Looking For Lung Cancer With A Yearly X-Ray Doesn’t Reduce Deaths

The drive to test healthy people for common cancers rests on the idea that finding malignancies early can trigger life-saving treatment. But the evidence that some of the tests will actually reduce mortality is sometimes lacking or is less than clear cut for the people who’ll get tested.

Now, a big federally funded study finds that yearly chest X-rays to look for lung cancer aren’t worth doing because they don’t save lives. The findings were just published online by JAMA, the Journal of the American Medical Association.

Some previous studies of regular chest X-rays for screening suggested they weren’t very helpful, though the evidence wasn’t conclusive. Now there’s an answer: Don’t bother.

In the latest study, more than 154,000 people, ages 55 to 74, got either four annual chest X-ray or regular medical care without a screening X-ray. Patients were checked for as long as 13 years after getting the X-rays.
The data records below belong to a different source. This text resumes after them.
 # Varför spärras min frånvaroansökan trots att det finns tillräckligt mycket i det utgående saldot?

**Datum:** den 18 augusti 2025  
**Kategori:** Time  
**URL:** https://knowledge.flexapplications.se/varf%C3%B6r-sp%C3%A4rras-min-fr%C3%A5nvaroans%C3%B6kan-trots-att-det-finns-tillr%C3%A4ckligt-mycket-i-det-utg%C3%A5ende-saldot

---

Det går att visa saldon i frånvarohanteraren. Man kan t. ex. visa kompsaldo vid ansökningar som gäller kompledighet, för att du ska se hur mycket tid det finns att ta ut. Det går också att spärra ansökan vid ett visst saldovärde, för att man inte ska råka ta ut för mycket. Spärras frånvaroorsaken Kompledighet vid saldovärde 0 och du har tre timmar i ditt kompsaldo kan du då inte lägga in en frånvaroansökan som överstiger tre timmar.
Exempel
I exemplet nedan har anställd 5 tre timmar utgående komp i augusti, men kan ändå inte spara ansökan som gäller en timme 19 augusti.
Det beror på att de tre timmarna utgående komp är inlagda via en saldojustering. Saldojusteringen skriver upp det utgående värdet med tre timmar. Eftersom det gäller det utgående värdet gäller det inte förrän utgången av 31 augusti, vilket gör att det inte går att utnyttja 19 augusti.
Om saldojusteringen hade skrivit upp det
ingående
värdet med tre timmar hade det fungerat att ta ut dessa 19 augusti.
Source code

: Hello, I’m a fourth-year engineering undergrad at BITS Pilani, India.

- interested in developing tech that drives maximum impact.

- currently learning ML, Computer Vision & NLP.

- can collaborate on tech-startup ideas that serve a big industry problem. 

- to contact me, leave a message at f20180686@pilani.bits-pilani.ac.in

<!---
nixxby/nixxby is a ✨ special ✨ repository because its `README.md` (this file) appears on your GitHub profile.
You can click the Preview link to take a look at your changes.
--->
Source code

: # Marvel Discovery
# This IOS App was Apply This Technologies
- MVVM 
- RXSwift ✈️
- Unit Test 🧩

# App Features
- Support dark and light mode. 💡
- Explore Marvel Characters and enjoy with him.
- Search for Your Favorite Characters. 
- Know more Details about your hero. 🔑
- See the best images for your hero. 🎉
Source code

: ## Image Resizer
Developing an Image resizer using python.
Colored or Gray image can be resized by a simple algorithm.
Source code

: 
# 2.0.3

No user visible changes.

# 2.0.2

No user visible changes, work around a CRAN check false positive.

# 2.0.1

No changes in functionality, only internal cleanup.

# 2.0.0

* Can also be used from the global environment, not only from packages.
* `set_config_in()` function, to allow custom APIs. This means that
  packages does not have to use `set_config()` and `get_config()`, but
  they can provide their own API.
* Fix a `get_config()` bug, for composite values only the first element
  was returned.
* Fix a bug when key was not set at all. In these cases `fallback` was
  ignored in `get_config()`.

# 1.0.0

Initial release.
Among the more than 77,000 people who got X-rays, 1,213 died from lung cancer. For those in an equal-size group who didn’t get the screening test, the death toll was 1,230. Statistically, there was no difference.
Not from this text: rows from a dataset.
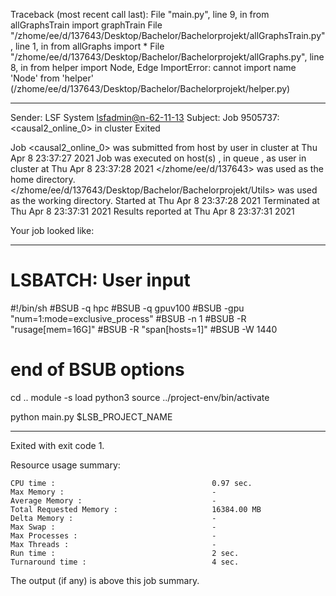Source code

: Traceback (most recent call last):
  File "main.py", line 9, in <module>
    from allGraphsTrain import graphTrain
  File "/zhome/ee/d/137643/Desktop/Bachelor/Bachelorprojekt/allGraphsTrain.py", line 1, in <module>
    from allGraphs import *
  File "/zhome/ee/d/137643/Desktop/Bachelor/Bachelorprojekt/allGraphs.py", line 8, in <module>
    from helper import Node, Edge
ImportError: cannot import name 'Node' from 'helper' (/zhome/ee/d/137643/Desktop/Bachelor/Bachelorprojekt/helper.py)

------------------------------------------------------------
Sender: LSF System <lsfadmin@n-62-11-13>
Subject: Job 9505737: <causal2_online_0> in cluster <dcc> Exited

Job <causal2_online_0> was submitted from host <n-62-30-2> by user <s183905> in cluster <dcc> at Thu Apr  8 23:37:27 2021
Job was executed on host(s) <n-62-11-13>, in queue <gpuv100>, as user <s183905> in cluster <dcc> at Thu Apr  8 23:37:28 2021
</zhome/ee/d/137643> was used as the home directory.
</zhome/ee/d/137643/Desktop/Bachelor/Bachelorprojekt/Utils> was used as the working directory.
Started at Thu Apr  8 23:37:28 2021
Terminated at Thu Apr  8 23:37:31 2021
Results reported at Thu Apr  8 23:37:31 2021

Your job looked like:

------------------------------------------------------------
# LSBATCH: User input
#!/bin/sh
#BSUB -q hpc
#BSUB -q gpuv100
#BSUB -gpu "num=1:mode=exclusive_process"
#BSUB -n 1
#BSUB -R "rusage[mem=16G]"
#BSUB -R "span[hosts=1]"
#BSUB -W 1440
# end of BSUB options
cd ..
module -s load python3
source ../project-env/bin/activate

python main.py $LSB_PROJECT_NAME


------------------------------------------------------------

Exited with exit code 1.

Resource usage summary:

    CPU time :                                   0.97 sec.
    Max Memory :                                 -
    Average Memory :                             -
    Total Requested Memory :                     16384.00 MB
    Delta Memory :                               -
    Max Swap :                                   -
    Max Processes :                              -
    Max Threads :                                -
    Run time :                                   2 sec.
    Turnaround time :                            4 sec.

The output (if any) is above this job summary.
The types of lung cancer were pretty much the same in both groups.

An accompanying editorial says the study “provides convincing evidence that lung cancer screening with chest radiography is not effective. The study is important for putting this question to rest….”

Now is there another way to find lung cancer that would make a difference? Recent findings from another big study suggested that low-dose CT scans could help detect cancers in older people with a history of smoking versus a chest X-ray.

The approach remains controversial, especially as some hospitals and imaging centers tout inexpensive scans to all comers.